Mechanics: Place of reward
Another piece of the mechanics of reward is the whole concept of place of reward, and its nemesis — consistency. I see innumerable videos on the internet where the reward is delivered in a variety of places throughout the course of a short video in relation to one specific behavior or task with concomitant varying results. Yes, our dogs can be moving targets, but we can still strive for consistency of place of reward to facilitate cleaner learning.
There is a vast variance of opinions on “place of reward” depending on what skill is being taught. Left hand/right hand, fingers tucked back, fingers level, fingers cupped/toy hidden, toy out, there are innumerable details that vary with the task taught and the stage of training. Some skills sets do not require as consistent a place of reward as others. The specifics of place of reward depending on what skill set is being taught is again a whole other article. My point here is be thoughtful about what position you want your dog to be in for a task and reward accordingly. Think about it, film it, review it, change it, and then once tweaked, push yourself for consistency, before you push your dog for consistency. However you are going to define place of reward for that skill set, you need to be consistent in delivery.
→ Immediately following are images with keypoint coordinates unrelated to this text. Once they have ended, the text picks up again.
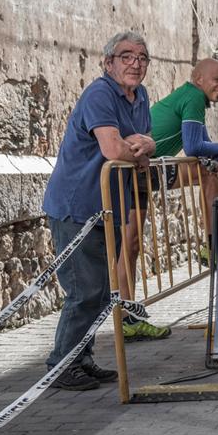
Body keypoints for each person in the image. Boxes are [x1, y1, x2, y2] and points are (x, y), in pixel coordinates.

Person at [41, 31, 156, 391]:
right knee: (84, 290)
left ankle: (81, 358)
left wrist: (146, 144)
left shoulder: (140, 96)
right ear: (108, 63)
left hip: (108, 207)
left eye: (142, 57)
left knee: (103, 289)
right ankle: (61, 365)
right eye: (126, 56)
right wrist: (136, 147)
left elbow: (142, 145)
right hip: (78, 206)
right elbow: (113, 149)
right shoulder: (100, 94)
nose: (135, 63)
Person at [148, 58, 218, 259]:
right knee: (209, 173)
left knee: (210, 172)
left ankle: (212, 247)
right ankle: (213, 248)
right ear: (199, 79)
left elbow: (204, 141)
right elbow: (193, 147)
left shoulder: (189, 95)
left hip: (144, 165)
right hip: (143, 165)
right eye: (217, 80)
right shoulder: (194, 97)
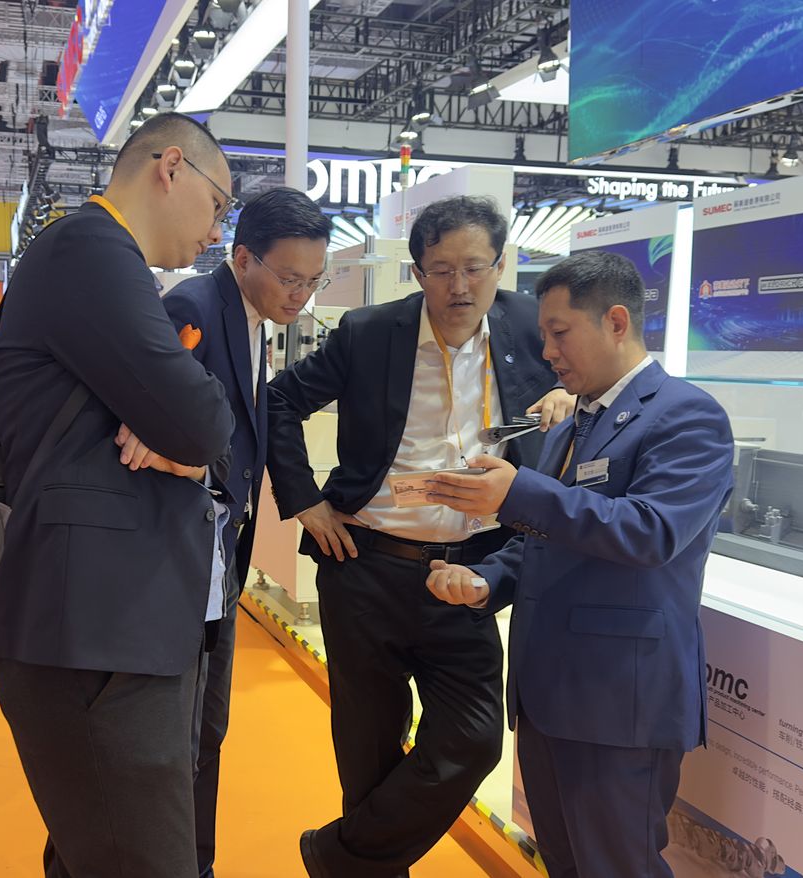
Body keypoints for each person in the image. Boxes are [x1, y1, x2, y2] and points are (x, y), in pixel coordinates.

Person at [267, 195, 573, 877]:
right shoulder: (370, 332)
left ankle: (336, 856)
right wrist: (304, 501)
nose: (460, 286)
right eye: (441, 270)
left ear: (500, 266)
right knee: (368, 748)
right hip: (365, 565)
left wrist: (570, 394)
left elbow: (604, 383)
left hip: (467, 574)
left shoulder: (533, 328)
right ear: (417, 272)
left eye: (475, 267)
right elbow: (279, 401)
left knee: (474, 739)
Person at [0, 112, 237, 878]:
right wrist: (189, 433)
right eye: (218, 205)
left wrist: (188, 444)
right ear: (171, 167)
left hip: (107, 628)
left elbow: (197, 439)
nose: (215, 232)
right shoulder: (90, 251)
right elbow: (203, 421)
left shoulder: (90, 257)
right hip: (97, 635)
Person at [424, 250, 736, 878]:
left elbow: (651, 531)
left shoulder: (687, 416)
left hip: (617, 700)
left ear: (616, 322)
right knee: (565, 863)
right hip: (550, 694)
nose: (547, 352)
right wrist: (487, 578)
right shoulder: (574, 424)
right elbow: (548, 539)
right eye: (544, 334)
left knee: (617, 865)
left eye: (559, 332)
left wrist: (517, 492)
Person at [160, 187, 333, 878]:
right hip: (174, 559)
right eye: (289, 278)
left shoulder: (254, 320)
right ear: (241, 257)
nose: (301, 295)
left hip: (217, 558)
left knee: (207, 727)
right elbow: (162, 431)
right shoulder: (194, 310)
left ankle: (196, 862)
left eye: (313, 281)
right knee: (174, 733)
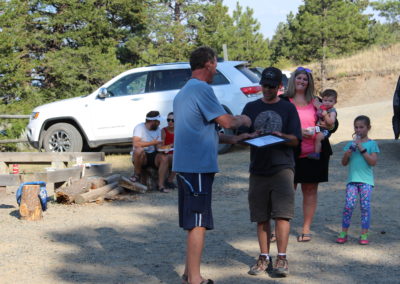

Being consistent with place of reward does not contradict the need that may occur to vary style or type of reward during a session. Each of those would also have their best place of reward depending on what is being taught. In addition, place of reward usually evolves as a task is taught. Knowing how and when to vary place of reward is an art form.
Evolution of reward:
As training progresses, reward needs to remain fluid and changeable in many different aspects. Reward is never static if training is progressing how it should. For e.g., when I am first starting a very young puppy, I may be rewarding using a treat/food lure like a magnet, and be rewarding 100% of the time for a particular shaped behavior. If I am using food up over the head of a pup to sit, the pup sits, and food comes directly from the visually close lure position to the mouth. Then I may transition to rewarding after execution and a marker (a verbal marker “yes” or a clicker). Food now is not over the nose of the pup, I simply say the command, mark when executed, then deliver the food. Then, I might transition to rewarding a sequence of behaviors vs. one isolated behavior. For e.g., now I want my pup to sit and stay. He has captured the sit idea, and now I am adding a second concept — sit and hold the sit until I release you. The timing and place of my reward will now shift from the quick reward for the sit to reward on release from the sit. So reward is subject to development along with the development of the dog, physically and mentally.
At some point in time, once I am teaching sequences of behaviors, I am probably going to introduce variable reward, not rewarding 100% of the time to build curiosity and what we call drive to problem solve and get the reward. To isolate one factor, whether or when I switch to variable reward might depend on the status of the dog. I might have a dog who is smart and executes the sequence really well, but is behaviorally insecure and might need way more time at 100% reward. Or I may have a super smart dog who rapidly gets bored with 100% reward. Now we are getting into the infinite nuances of reward and shaping behaviors. But these are all considerations to be brought to bear to the training equation. What the reward schedule is for any given dog or task will vary.
Reward: It is a many splendored and every so complicated thing, and worthy of far more of our attention as canine professionals than a cursory emotional stance of whether you reward or not.